CPR Instruction Mandated for Students in Grades 7-12
CPR Instruction

March 31, 2015 – Students in grades 7-12 are receiving cardiopulmonary resuscitation (CPR) training in public schools as a requirement of House Bill 897, which went into effect at the beginning of the 2014-2015 school year. The law requires students to receive this life-saving training at least once as a prerequisite to high school graduation.

“Students have the opportunity to learn CPR from qualified individuals spanning emergency services, representatives of the American Heart Association or American Red Cross, and district employees,” Dr. Dana West, Caprock Cluster Director, explained. “This gives our students an occasion not only to learn CPR, but to see how it is used in a variety of career fields.”

In 2013, the 83rd Texas Legislature passed HB 897 which requires the State Board of Education to include CPR instruction as a requirement for students in grades 7-12. The instruction may be provided as part of any course and is not required to result in CPR certification.

Currently, Amarillo ISD is providing students with the necessary CPR training in conjunction with FitnessGram. Starting in the 2015-2016 school year, CPR instruction will be provided in physical education, athletics or FitnessGram for students in the 7th-grade.

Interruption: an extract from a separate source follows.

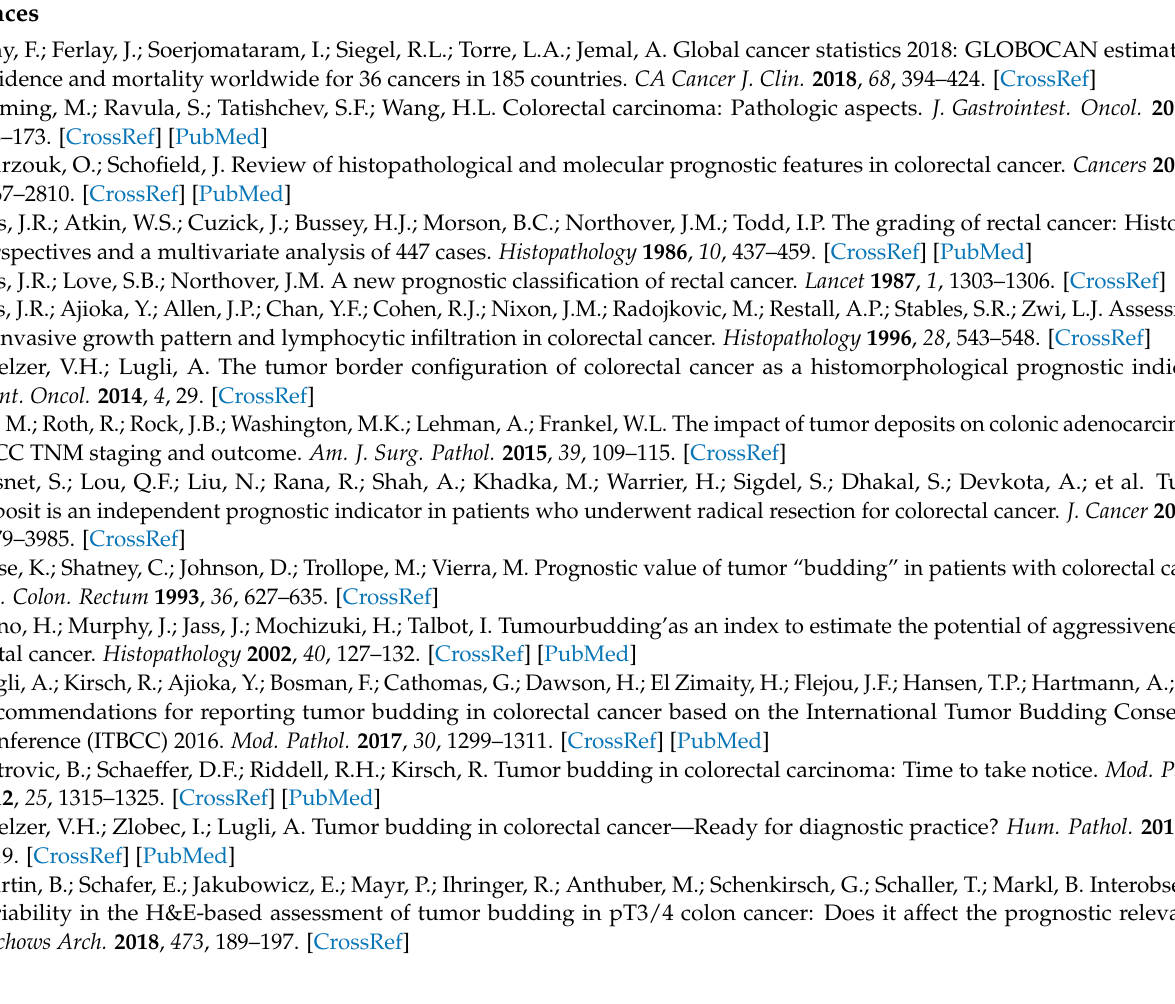
ers depending on the SARIFA grading in group C., Table S1: Clinicopathological characteristics of group C., Table S2: Spearman Correlation of morphological biomarkers., Table S3. Subgroup analyses of SARIFA in UICC stage II vs.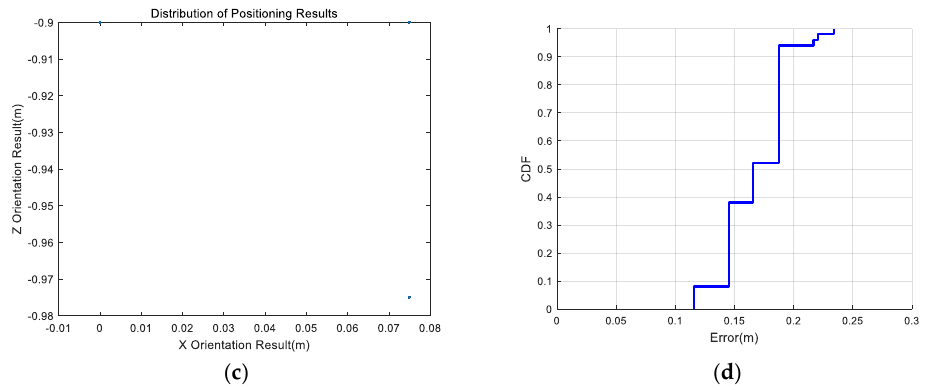
Figure 7. The static test location results for the source location of (0, −1). ( a ) Average error in the x– direction. ( b ) Average error in the z–direction. ( c ) Location distribution. ( d ) CDF.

All of the healthcare instructors at AACAL are certified Basic Life Support instructors, and Kathy Snider is certified to teach Advanced Life Support for Health Care Professionals. Students in healthcare courses receive four years of training in life saving techniques, and are certified in Basic Life Support for Health Care Providers if they participate in the EMT or EKG Technician courses.

“Even though ‘out of hospital’ statistics for successful resuscitation are low, if one life is saved, it is worth it,” AACAL healthcare instructor Susan Sanborn said. “Many people who perform CPR, do so on family or friends. These skills are invaluable in an emergency.”

Instruction must be provided using training developed by the American Heart Association or the American Red Cross, or using nationally recognized, evidence-based guidelines for emergency cardiovascular care and incorporating psychomotor skills to support the instruction. Medical mannequins will provide students the hands-on component necessary in the CPR instruction.

Sanborn and Snider shared students often come back to AACAL and tell stories of how they used CPR and other life saving techniques in public places. “Each time, the students have reported an increased sense of self-worth knowing they did all they could for the victim.”